[Supplied material]
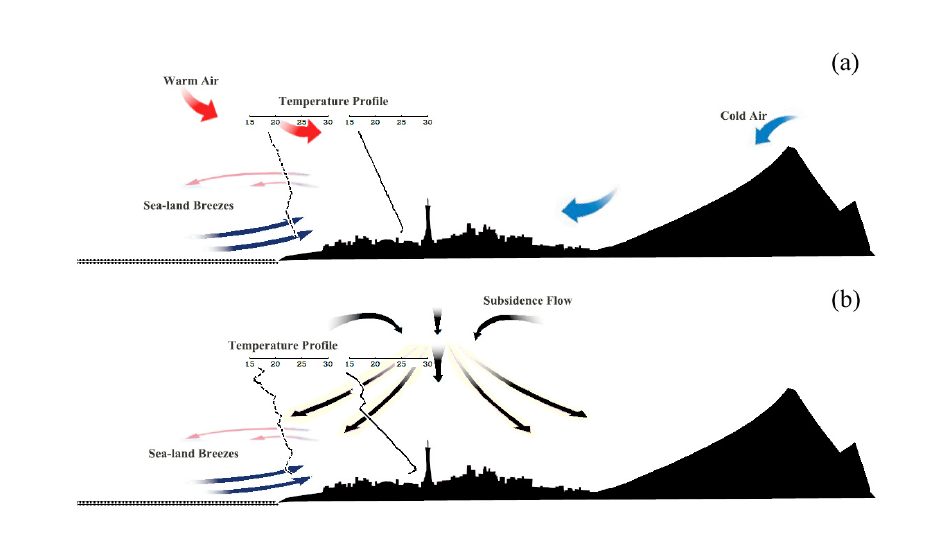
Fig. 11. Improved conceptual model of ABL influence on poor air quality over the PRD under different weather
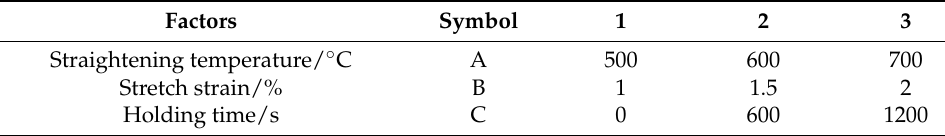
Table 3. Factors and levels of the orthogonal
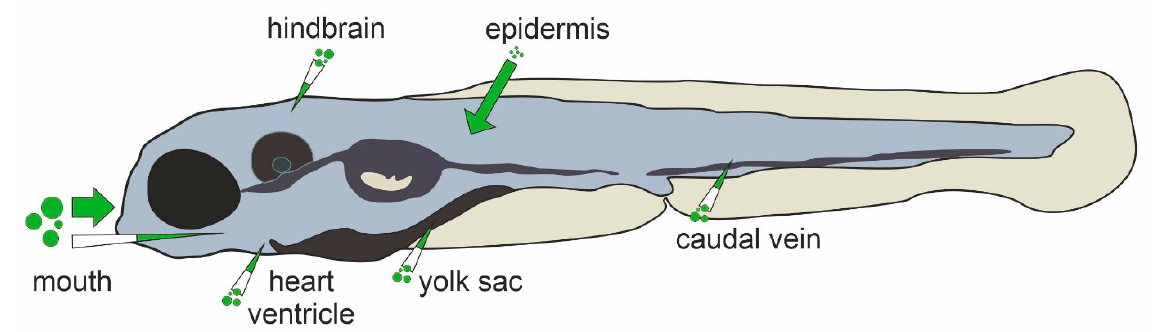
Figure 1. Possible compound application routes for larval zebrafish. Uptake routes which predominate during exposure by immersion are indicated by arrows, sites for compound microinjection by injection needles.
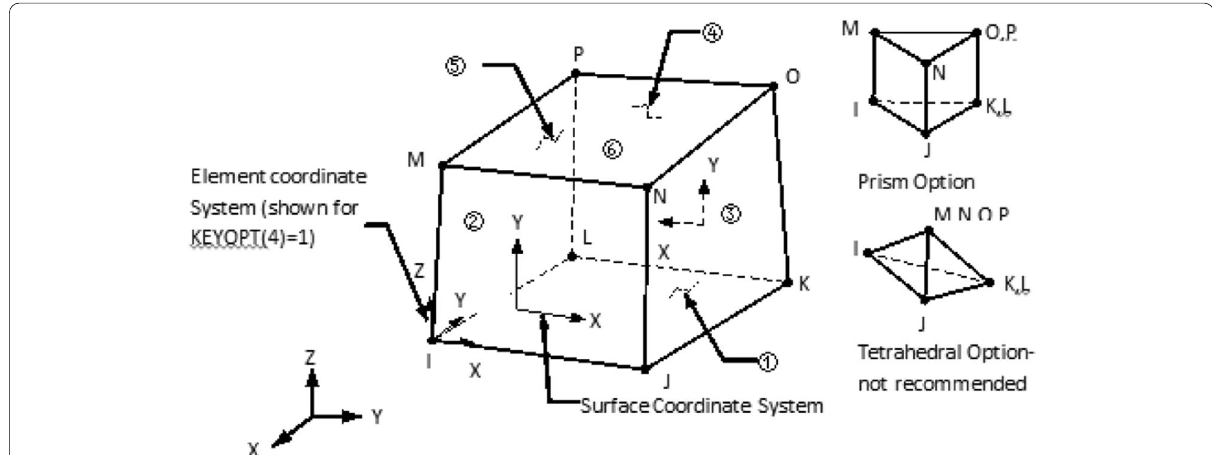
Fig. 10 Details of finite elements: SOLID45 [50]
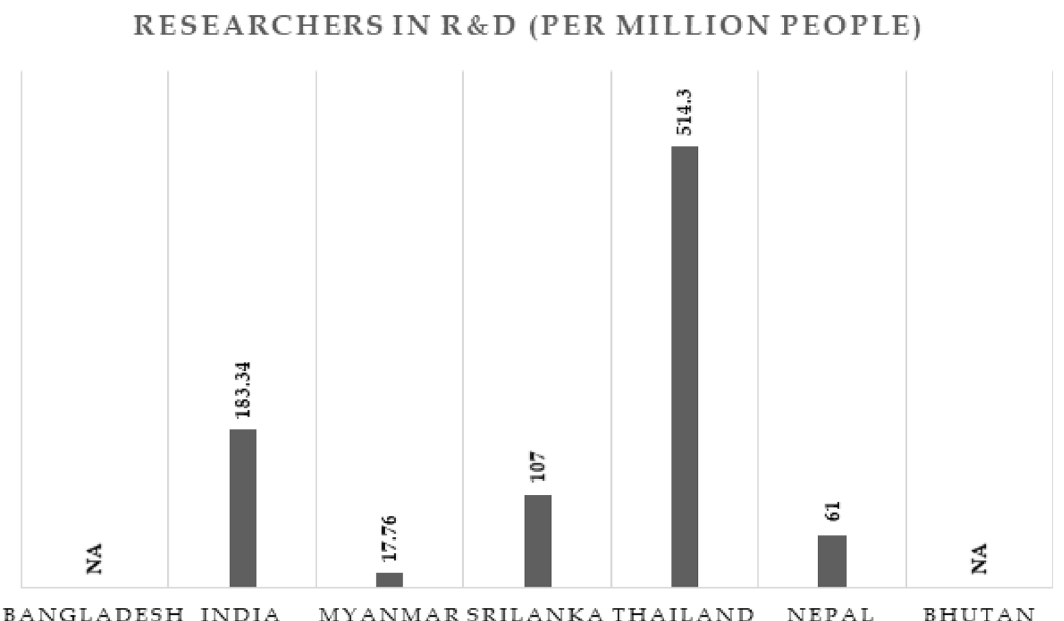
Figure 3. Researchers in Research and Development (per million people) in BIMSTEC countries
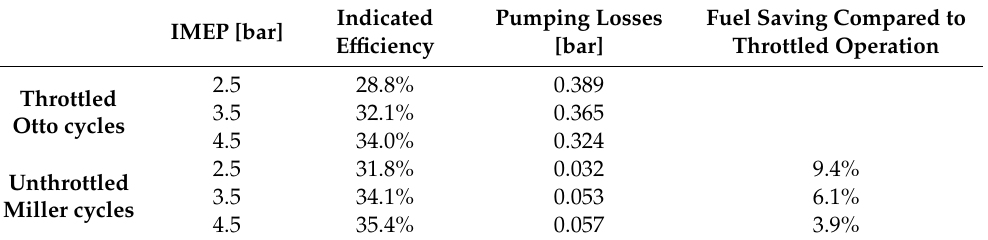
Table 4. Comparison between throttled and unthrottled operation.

---

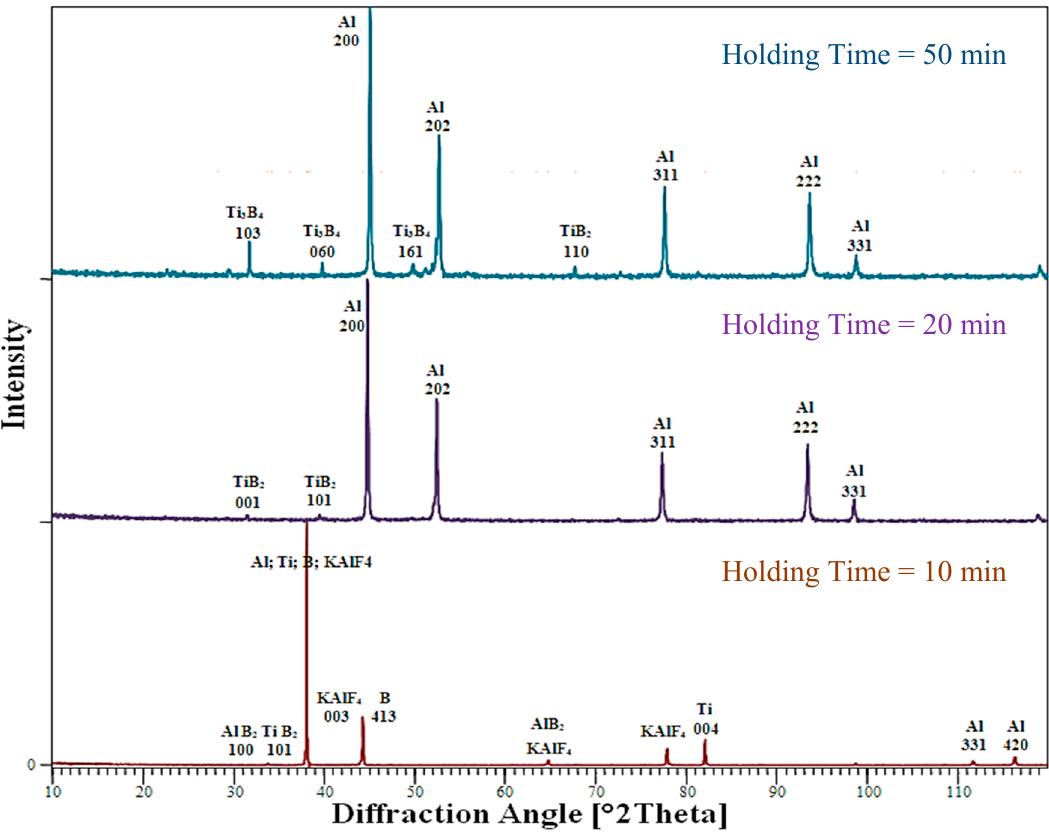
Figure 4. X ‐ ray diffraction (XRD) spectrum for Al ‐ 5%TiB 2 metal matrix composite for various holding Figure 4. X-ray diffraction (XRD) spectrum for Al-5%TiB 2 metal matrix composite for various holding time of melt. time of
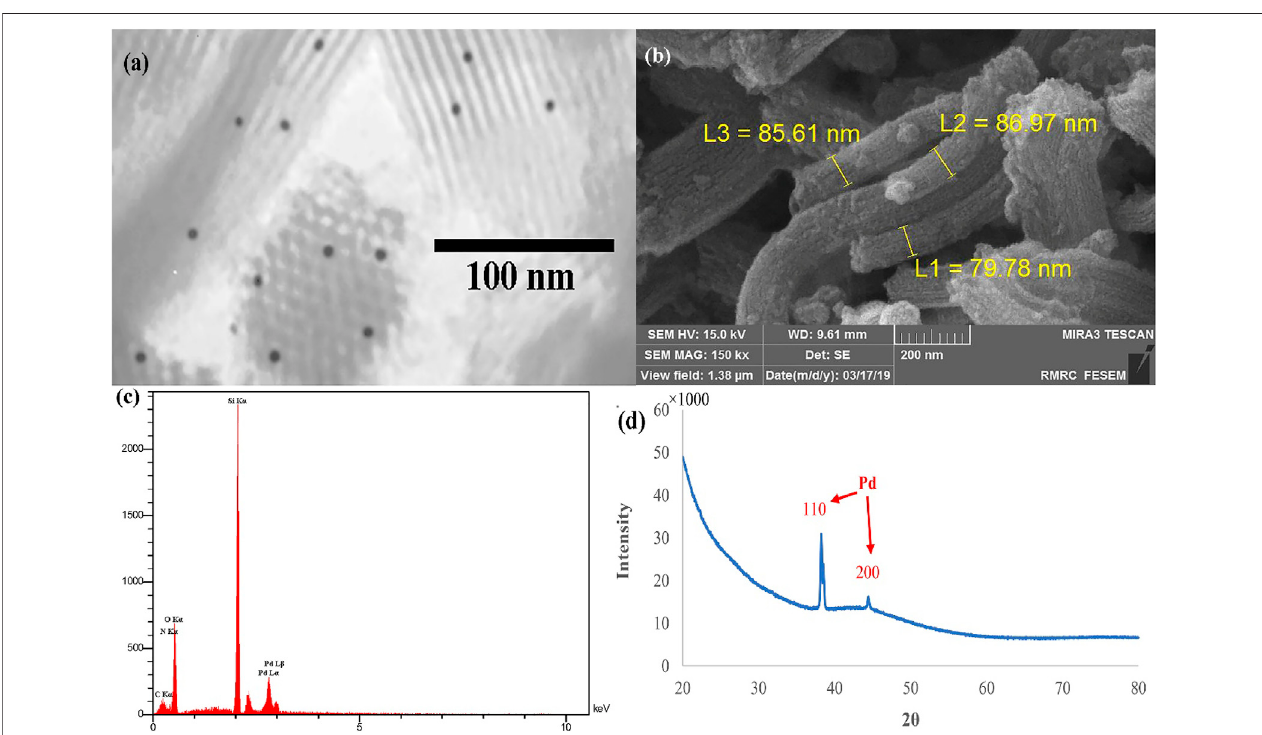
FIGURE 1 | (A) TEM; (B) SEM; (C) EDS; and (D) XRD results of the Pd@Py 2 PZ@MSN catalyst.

---

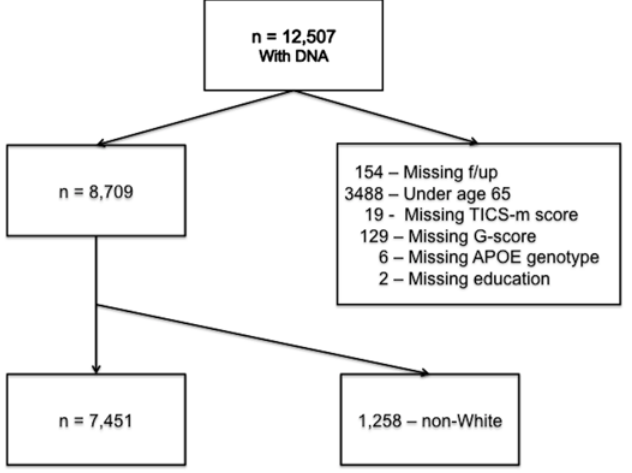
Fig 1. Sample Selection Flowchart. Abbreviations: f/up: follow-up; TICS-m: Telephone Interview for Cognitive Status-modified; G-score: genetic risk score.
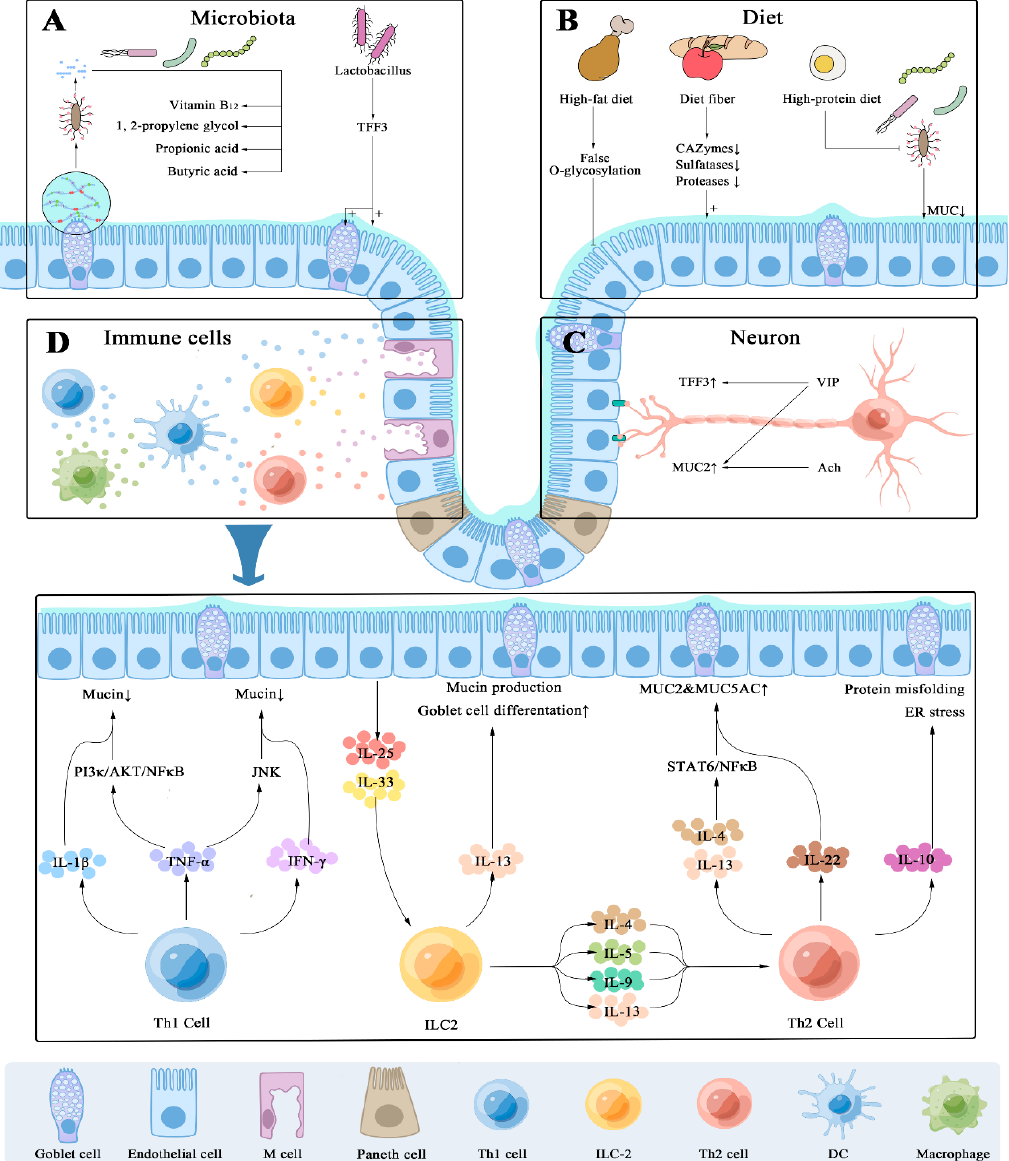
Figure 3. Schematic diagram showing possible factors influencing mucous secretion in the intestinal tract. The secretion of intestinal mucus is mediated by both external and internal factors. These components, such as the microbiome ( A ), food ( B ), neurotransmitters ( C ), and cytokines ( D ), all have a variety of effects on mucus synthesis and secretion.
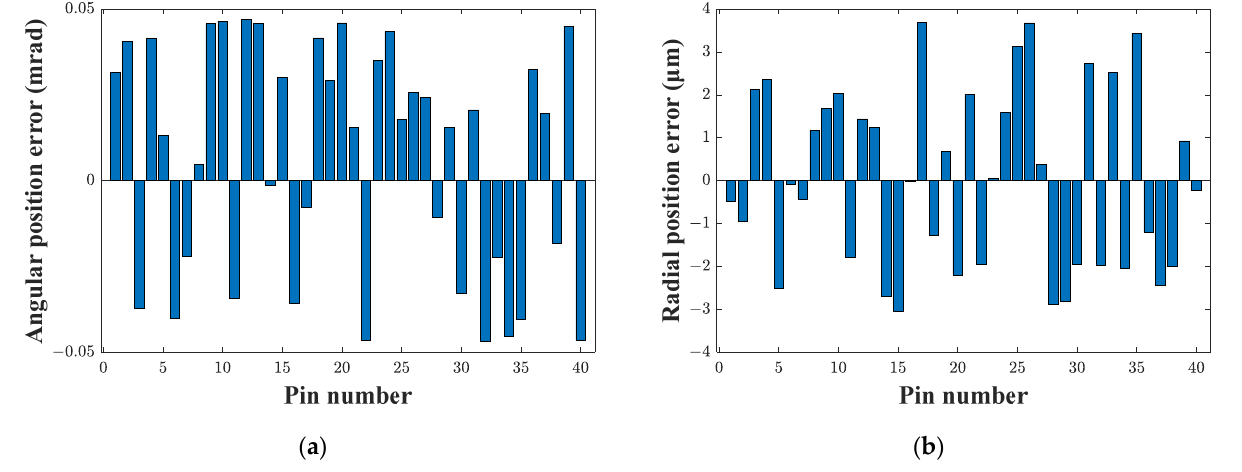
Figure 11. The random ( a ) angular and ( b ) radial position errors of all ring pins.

[Directions] If the word "Table" is on a line above, return that line.

[Reply]
Table 3. Factors and levels of the orthogonal
Table 4. Comparison between throttled and unthrottled operation.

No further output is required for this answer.